According to a press release today and keeping to the timeline set last week, Imperial College in London has proceeded with Phase I human trials for their COVID-19 vaccine.
See our Vaccine Tracker where we track every COVID-19 Vaccine currently in development.
The lead scientist, Robert Shattock, pioneered the technology of self-amplifying RNA which allows the development to outpace others at a lower cost. The College hopes to make this vaccine available to the UK as well as low-income countries.
According to a news article from the College, “For COVID-19, the technology is used to deliver genetic instructions to muscle cells to make the ‘spike’ protein found on the surface of the coronavirus. This evokes an immune response in the host to produce immunity to the SARS-CoV-2 virus.” Shattock was able to source genetic code from the virus from China and complete initial trials in early January.

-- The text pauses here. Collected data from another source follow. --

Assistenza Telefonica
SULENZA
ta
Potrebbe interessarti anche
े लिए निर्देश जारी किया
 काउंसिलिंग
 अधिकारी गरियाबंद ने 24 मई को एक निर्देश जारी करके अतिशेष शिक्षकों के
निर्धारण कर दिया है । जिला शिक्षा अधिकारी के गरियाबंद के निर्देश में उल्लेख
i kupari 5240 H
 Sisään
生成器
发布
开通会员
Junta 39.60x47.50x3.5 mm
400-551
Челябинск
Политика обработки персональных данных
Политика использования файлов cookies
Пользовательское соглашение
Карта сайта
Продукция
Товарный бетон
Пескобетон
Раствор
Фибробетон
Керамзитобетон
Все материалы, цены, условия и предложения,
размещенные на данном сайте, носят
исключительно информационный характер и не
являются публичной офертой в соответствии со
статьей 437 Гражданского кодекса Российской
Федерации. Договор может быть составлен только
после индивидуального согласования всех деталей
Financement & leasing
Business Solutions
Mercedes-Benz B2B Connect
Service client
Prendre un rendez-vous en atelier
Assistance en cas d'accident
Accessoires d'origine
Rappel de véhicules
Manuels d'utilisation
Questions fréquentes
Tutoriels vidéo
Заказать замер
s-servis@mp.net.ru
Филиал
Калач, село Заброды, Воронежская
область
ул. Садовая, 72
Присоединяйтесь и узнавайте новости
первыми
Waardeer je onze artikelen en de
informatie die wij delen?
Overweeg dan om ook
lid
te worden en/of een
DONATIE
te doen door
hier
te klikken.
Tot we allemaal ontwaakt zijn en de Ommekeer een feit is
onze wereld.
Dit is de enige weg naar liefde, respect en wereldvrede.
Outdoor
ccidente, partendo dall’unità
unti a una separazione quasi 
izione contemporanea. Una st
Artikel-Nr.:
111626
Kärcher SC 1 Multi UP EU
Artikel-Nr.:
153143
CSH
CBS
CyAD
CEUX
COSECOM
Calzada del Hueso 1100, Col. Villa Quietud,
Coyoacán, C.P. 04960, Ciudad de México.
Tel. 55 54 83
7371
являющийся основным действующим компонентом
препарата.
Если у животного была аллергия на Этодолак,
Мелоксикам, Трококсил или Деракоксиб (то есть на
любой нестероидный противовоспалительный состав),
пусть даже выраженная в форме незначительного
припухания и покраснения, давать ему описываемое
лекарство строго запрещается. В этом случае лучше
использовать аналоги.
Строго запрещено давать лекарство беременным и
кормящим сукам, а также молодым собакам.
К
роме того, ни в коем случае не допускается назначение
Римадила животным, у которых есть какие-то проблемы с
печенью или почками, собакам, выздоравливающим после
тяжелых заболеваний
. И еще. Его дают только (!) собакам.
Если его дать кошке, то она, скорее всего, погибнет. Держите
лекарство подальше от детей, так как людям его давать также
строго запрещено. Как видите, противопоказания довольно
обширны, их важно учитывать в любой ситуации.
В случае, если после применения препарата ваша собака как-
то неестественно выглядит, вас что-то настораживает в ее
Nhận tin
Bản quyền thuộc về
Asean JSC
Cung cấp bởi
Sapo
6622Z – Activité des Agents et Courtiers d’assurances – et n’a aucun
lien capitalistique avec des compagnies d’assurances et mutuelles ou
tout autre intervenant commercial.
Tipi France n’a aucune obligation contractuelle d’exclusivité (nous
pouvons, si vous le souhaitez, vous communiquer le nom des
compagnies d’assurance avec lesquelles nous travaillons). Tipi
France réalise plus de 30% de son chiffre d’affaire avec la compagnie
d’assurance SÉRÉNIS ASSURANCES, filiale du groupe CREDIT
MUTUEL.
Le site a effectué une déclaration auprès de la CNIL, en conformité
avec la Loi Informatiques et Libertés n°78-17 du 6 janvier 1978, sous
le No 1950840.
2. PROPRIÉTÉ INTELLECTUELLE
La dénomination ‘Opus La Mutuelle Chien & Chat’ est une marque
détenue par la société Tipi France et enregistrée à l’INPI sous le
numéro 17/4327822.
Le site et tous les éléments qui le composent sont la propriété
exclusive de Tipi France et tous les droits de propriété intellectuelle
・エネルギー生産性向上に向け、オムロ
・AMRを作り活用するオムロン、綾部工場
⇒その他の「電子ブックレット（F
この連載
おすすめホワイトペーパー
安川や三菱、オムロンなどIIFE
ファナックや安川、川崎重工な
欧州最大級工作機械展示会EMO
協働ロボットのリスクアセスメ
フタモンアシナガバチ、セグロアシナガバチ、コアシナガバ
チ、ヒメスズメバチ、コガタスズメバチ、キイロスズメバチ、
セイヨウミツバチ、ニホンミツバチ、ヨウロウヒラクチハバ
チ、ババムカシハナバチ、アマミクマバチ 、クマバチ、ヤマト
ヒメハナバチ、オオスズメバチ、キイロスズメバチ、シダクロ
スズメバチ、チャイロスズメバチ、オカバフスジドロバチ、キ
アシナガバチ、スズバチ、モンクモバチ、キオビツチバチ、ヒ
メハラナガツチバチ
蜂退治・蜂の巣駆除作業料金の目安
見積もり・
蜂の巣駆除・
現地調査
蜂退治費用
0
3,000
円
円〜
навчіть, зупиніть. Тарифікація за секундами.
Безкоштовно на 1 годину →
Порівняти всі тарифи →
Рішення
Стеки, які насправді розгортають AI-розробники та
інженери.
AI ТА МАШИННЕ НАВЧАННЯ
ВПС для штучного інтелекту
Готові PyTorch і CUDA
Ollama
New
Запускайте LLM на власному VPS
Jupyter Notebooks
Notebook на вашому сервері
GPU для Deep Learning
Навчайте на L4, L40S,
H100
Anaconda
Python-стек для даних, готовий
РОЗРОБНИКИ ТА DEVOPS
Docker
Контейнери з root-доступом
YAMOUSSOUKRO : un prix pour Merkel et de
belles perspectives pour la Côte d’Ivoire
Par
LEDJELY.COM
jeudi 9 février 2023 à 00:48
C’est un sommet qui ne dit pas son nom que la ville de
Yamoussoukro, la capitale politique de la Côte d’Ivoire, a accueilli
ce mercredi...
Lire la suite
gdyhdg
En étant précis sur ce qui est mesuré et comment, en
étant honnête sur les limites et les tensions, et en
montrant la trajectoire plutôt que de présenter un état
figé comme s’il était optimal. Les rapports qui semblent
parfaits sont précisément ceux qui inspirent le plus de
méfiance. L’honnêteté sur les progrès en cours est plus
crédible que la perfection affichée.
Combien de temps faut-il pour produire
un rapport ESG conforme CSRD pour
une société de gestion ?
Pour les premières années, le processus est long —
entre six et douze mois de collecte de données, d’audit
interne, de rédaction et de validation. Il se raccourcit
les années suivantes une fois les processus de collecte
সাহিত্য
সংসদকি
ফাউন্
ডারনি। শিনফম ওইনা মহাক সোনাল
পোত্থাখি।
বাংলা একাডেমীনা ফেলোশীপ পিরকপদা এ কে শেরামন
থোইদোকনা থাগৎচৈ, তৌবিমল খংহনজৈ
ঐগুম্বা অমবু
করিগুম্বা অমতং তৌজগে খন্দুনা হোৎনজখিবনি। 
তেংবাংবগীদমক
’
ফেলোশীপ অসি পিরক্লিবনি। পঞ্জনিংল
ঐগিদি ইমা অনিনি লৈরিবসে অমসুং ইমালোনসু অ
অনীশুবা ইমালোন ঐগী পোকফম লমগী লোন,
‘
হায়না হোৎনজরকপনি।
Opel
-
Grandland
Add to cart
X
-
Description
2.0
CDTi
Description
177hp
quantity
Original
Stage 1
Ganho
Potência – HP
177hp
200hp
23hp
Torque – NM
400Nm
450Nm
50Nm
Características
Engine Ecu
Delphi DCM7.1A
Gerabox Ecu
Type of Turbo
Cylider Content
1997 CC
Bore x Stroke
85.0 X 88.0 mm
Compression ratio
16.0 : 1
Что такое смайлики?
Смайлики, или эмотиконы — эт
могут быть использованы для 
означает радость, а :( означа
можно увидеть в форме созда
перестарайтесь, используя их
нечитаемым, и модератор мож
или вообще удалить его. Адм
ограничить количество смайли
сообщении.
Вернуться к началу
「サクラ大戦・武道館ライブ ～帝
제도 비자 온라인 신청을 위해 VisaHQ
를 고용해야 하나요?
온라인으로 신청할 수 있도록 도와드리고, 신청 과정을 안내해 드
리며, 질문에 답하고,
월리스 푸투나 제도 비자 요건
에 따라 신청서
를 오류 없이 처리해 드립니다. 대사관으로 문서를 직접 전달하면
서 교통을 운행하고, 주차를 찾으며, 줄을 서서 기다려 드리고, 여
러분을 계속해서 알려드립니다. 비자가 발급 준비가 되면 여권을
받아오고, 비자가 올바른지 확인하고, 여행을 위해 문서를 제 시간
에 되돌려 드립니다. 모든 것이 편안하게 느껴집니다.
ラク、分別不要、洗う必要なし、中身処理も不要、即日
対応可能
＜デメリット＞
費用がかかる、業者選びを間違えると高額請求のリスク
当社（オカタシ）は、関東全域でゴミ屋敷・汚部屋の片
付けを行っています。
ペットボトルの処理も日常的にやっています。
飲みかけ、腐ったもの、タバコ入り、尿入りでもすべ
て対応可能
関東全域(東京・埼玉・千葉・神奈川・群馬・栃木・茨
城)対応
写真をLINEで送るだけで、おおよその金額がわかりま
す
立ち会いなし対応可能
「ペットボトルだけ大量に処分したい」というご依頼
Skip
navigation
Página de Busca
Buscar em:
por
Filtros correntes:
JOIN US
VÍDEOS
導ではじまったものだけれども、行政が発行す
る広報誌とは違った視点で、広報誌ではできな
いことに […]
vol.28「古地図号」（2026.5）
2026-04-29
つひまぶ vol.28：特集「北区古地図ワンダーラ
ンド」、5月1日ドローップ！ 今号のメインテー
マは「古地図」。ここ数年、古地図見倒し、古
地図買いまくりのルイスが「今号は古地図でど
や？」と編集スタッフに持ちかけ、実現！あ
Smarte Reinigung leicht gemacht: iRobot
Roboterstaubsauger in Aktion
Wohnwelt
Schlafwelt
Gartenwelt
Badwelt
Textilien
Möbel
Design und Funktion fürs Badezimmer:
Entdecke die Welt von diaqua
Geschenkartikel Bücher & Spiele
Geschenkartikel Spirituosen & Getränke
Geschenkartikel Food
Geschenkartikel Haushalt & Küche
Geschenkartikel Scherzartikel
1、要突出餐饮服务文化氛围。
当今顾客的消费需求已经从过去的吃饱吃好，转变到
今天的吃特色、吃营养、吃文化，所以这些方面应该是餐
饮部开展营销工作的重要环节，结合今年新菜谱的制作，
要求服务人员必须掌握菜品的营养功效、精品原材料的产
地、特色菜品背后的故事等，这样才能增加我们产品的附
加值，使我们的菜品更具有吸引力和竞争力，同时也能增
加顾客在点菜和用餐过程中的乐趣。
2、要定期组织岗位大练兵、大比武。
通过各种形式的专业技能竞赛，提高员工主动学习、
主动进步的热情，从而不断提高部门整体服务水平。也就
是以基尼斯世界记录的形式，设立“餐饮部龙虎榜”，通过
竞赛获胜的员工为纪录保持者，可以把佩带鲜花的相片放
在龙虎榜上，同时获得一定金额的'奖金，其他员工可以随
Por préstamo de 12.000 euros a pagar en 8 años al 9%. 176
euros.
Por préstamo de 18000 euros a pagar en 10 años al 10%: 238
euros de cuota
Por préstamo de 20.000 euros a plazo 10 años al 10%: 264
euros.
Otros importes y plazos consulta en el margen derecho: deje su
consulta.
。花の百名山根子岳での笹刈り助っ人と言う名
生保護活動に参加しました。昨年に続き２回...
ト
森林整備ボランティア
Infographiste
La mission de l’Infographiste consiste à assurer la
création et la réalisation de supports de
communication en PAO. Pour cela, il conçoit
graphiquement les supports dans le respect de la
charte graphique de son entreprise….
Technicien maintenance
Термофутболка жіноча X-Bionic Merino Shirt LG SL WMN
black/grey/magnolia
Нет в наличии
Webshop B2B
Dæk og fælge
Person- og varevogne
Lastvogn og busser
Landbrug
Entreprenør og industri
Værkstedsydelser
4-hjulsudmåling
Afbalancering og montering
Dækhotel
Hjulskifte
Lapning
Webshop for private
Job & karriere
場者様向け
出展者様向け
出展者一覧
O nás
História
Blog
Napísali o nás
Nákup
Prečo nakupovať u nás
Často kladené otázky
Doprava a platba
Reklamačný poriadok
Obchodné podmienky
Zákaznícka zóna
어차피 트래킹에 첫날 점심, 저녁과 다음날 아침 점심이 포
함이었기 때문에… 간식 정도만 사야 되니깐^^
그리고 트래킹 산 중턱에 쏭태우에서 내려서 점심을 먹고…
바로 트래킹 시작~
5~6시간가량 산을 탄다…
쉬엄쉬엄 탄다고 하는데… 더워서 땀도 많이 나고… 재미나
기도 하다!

In the long-term, a viable vaccine could be vital for protecting the most vulnerable, enabling restrictions to be eased and helping people to get back to normal life.
— Professor Robin Shattock, Principal Investigator, COVID-19 vaccine trial
Imperial's vaccine development is funded by £46M in philanthropic and government funding. This vaccine is different from any we've covered at covidvax.news in Shattock's own "self-amplifying" RNA technology.
The reason for the faster pace can be attributed to the self-amplifying technology of the vaccine where a smaller manufacturing footprint will be used to produce “tens of millions of vaccines” through next year. With self-amplifying RNA, the vaccine uses synthetic genetic strands of the virus, allowing our bodies to produce harmless copies of it ourselves to trigger immunity.
“From a scientific perspective, new technologies mean we have been able to get moving on a potential vaccine with unprecedented speed. We’ve been able to produce a vaccine from scratch and take it to human trials in just a few months – from code to candidate - which has never been done before with this type of vaccine. If our approach works and the vaccine provides effective protection against disease, it could revolutionise how we respond to disease outbreaks in future.”
The article describes the impact of their vaccine as: "For the UK and low-income countries abroad, Imperial and VGH will waive royalties and charge only modest cost-plus prices to sustain the enterprise’s work, accelerate global distribution and support new research."
The next phase of testing will cover 300 healthy individuals each receiving two doses. Successful testing in humans will eventually move the team into a final phase covering 6,000 participants.
“These clinical studies are crucial in showing the safety of any new vaccine, and demonstrating the immune response it produces
— Dr Katrina PollockChief Investigator, COVID-19 vaccine trial
Imperial college predicts the vaccine could become available as soon as Spring 2021.